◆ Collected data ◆

■ ■ ■ ■

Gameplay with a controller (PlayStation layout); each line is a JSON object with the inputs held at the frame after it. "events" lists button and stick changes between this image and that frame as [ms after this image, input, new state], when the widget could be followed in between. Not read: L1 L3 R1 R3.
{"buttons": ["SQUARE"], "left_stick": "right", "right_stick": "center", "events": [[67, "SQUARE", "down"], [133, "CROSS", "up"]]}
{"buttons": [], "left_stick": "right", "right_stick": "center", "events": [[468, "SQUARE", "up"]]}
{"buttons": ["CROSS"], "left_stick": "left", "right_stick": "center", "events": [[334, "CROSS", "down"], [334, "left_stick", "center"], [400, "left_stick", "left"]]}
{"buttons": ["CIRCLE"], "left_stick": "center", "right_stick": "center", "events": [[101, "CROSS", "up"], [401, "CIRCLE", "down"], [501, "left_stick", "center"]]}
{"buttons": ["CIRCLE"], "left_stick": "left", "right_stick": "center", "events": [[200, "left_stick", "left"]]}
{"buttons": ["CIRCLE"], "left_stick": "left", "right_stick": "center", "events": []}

■ ■ ■ ■

Tally the lines of the records above that contain the word "buttons". Give only the total.

6